A lifelong blood donor, Lehman had to give up donating just short of 100 pints after being diagnosed with prostate cancer and myelodisplasia, a blood disorder, in 1998. He is currently one of eight patients participating in a clinical study at Stanford University, and has a friend driving him to the central coast every other week for treatments, performing a great service to him.


"I've had years of blood transfusions with all of my time in hospitals," Lehman joked. "So it's all coming back to me now."


Lehman admitted to still not fully retiring, working as a ranch manager of the Bear River Hop Farm horse ranch in Wheatland.


"I think I'm only going to do that until the end of the year," Lehman said. "As long as it doesn't take away from my golf."


Lehman credits the majority of his volunteer work to his personal avoidance of turning people down.


"I don't have enough sense to say 'no,'" Lehman said. "I think if people are asking for help, they must need the help."


He explained that while he encourages residents to offer their assistance to the community, he understands that some people's interests lie in other fields.


"If you hate to do it, that's another story, you shouldn't force yourself to get involved," Lehman said. "I'm not much of a hero, but I have fun doing all the things I do."




One Nation: Don Lehman


Category: One Nation


Nominee: Donald E. Lehman


Nominator: Janet Lehman


It is with great pleasure and pride that I nominate Don Lehman for the One Nation Spirit of Freedom Award 2002.


Known as a "doer and giver" who doesn't toot his own horn, Don Lehman spends many hours quietly doing whatever is needed and has always been ready to lend a helping hand. When asked to do something, the word "no" is not in his vocabulary.


Don has performed, and continues to perform, outstanding volunteer services to his community without any thought of personal gain or self enhancement. He does it because he wants to, because he believes in it and he believes it is the right thing to do.
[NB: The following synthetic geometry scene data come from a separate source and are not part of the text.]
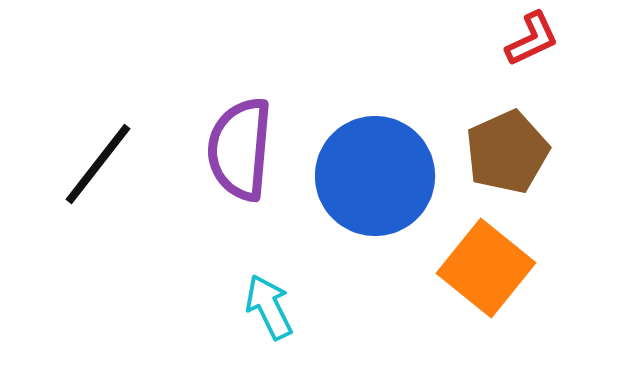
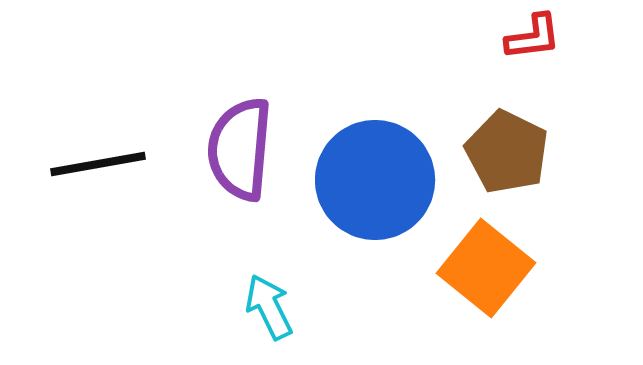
red L-shape: moved 1 px right, 2 px up; rotated 18 degrees clockwise
brown pentagon: rotated 22 degrees counterclockwise
black line: rotated 42 degrees clockwise
blue circle: moved 4 px down
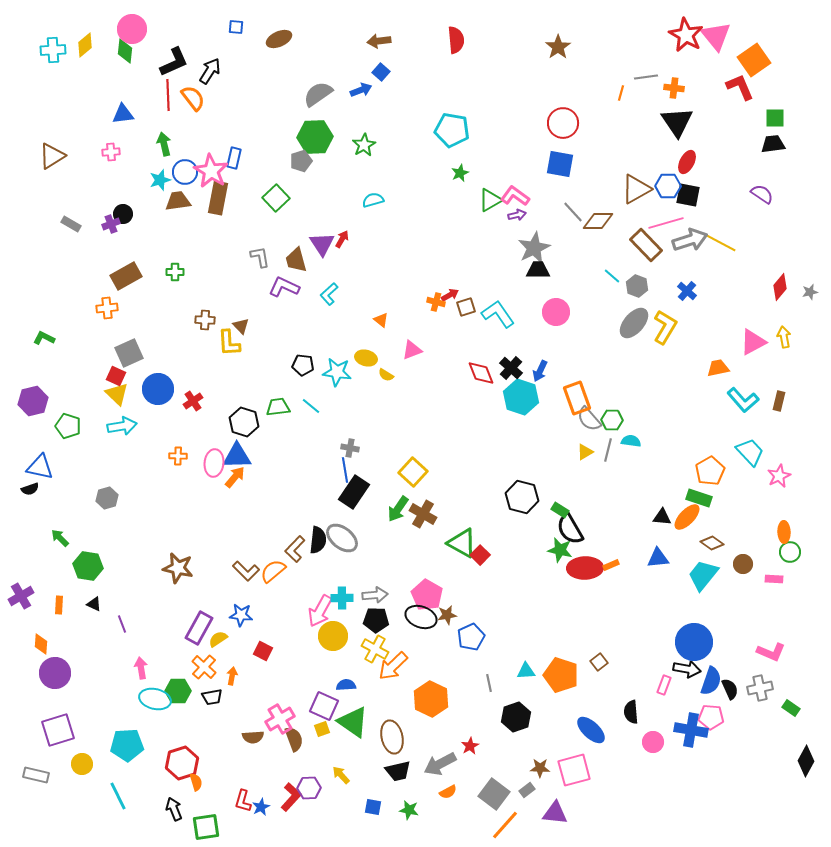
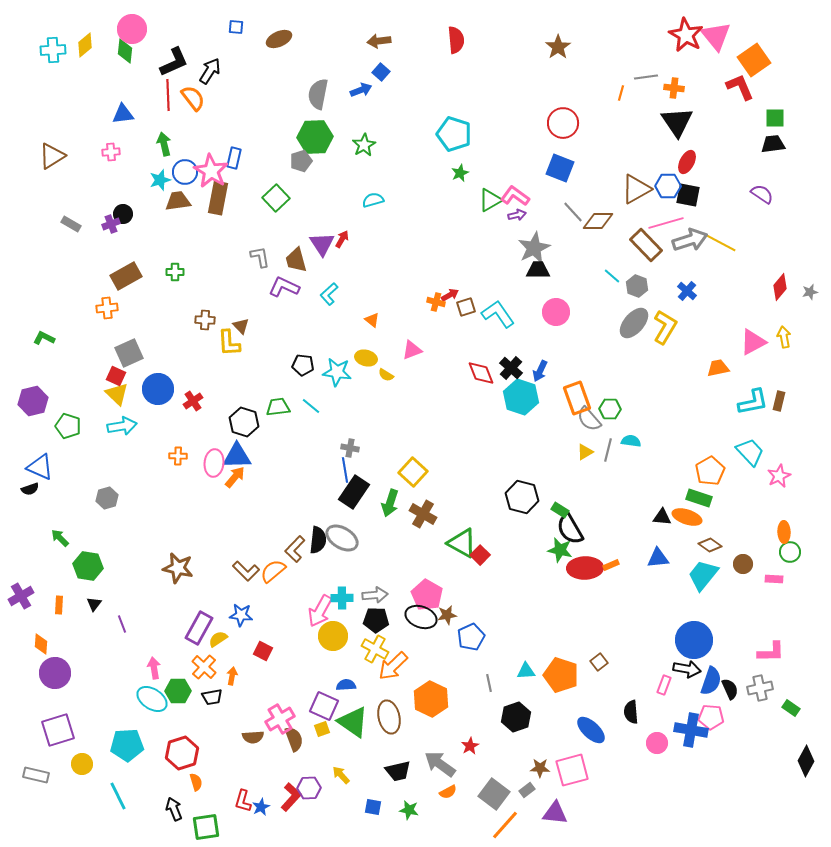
gray semicircle at (318, 94): rotated 44 degrees counterclockwise
cyan pentagon at (452, 130): moved 2 px right, 4 px down; rotated 8 degrees clockwise
blue square at (560, 164): moved 4 px down; rotated 12 degrees clockwise
orange triangle at (381, 320): moved 9 px left
cyan L-shape at (743, 400): moved 10 px right, 2 px down; rotated 60 degrees counterclockwise
green hexagon at (612, 420): moved 2 px left, 11 px up
blue triangle at (40, 467): rotated 12 degrees clockwise
green arrow at (398, 509): moved 8 px left, 6 px up; rotated 16 degrees counterclockwise
orange ellipse at (687, 517): rotated 64 degrees clockwise
gray ellipse at (342, 538): rotated 8 degrees counterclockwise
brown diamond at (712, 543): moved 2 px left, 2 px down
black triangle at (94, 604): rotated 42 degrees clockwise
blue circle at (694, 642): moved 2 px up
pink L-shape at (771, 652): rotated 24 degrees counterclockwise
pink arrow at (141, 668): moved 13 px right
cyan ellipse at (155, 699): moved 3 px left; rotated 20 degrees clockwise
brown ellipse at (392, 737): moved 3 px left, 20 px up
pink circle at (653, 742): moved 4 px right, 1 px down
red hexagon at (182, 763): moved 10 px up
gray arrow at (440, 764): rotated 64 degrees clockwise
pink square at (574, 770): moved 2 px left
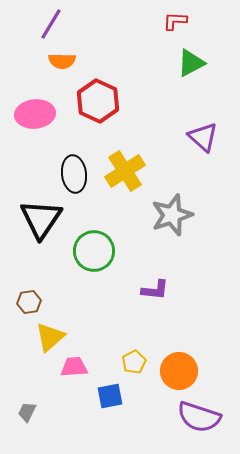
He served as president of the Buttes Area Council, Boy Scouts of America for two years, plus numerous committee assignments leading to his receiving the Silver Beaver Award in 1986.


He has been the president of St. John's Men's Club twice, served on the vestry, spent many hours on the construction of its Habitat for Humanity House and helped with the California Dried Plum Festival activities of the church.
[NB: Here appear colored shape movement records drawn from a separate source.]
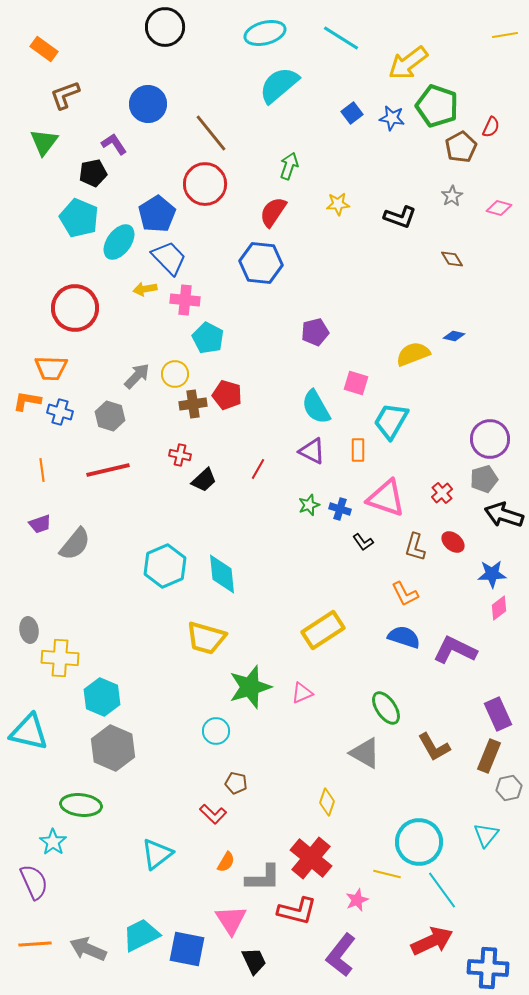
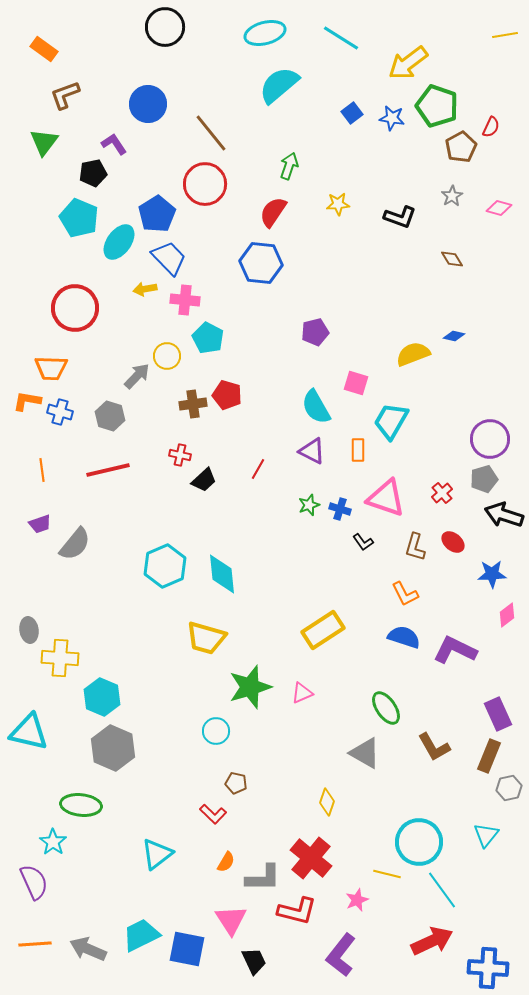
yellow circle at (175, 374): moved 8 px left, 18 px up
pink diamond at (499, 608): moved 8 px right, 7 px down
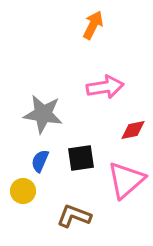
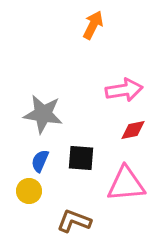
pink arrow: moved 19 px right, 3 px down
black square: rotated 12 degrees clockwise
pink triangle: moved 4 px down; rotated 36 degrees clockwise
yellow circle: moved 6 px right
brown L-shape: moved 5 px down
Don served as president of both the Colusa and South Yuba Linda Rotary clubs, was district governor of Rotary District 5180 for 1996-97, and was chairman of the flood relief efforts of the Rotary district after our last flood.
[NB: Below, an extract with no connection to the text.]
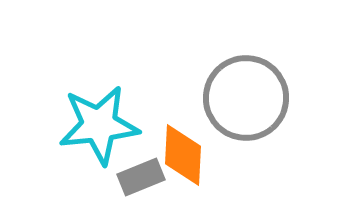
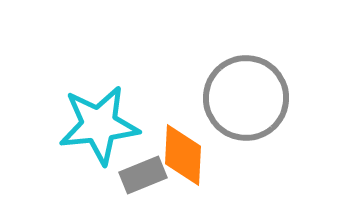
gray rectangle: moved 2 px right, 2 px up
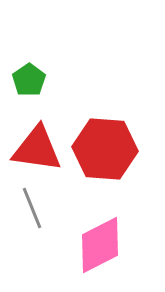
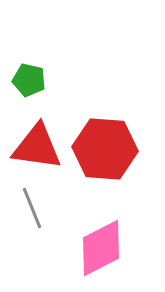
green pentagon: rotated 24 degrees counterclockwise
red triangle: moved 2 px up
pink diamond: moved 1 px right, 3 px down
While he lived in Colusa from 1960 to 1974, he was president of the Colusa County Chamber of Commerce, Colusa County Taxpayers Association, Colusa Unified School District Board of Trustees, and was leader of Boy Scouts Explorer Post No. 9.


Don was presented with the Pedro Award in 1997 by the local United Way for his community efforts and activities.


After serving 38 years on active and reserve military service, initially in the U.S. Marine Corps as a paratrooper for nine years and then in the U.S. Army Reserve after completing the ROTC program at the University of California, Davis, he retired as a brigadier general with a duty station in the Pentagon as deputy chief of the Army Reserve (MOBDES) in 1984.


After donating 97 pints of blood to the blood bank in Marysville, he could not give any more after he was diagnosed with prostate cancer and myelodisplasia, a blood disorder.


Despite his illness, he has continued to serve his community by being an active member of the board of trustees for the Yuba College Foundation, board of trustees of Pathways, president of the Man to Man Prostate Support Group, and is still active in the Boy Scouts of America, Rotary, Relay for Life, and helping whenever and wherever he can in our community.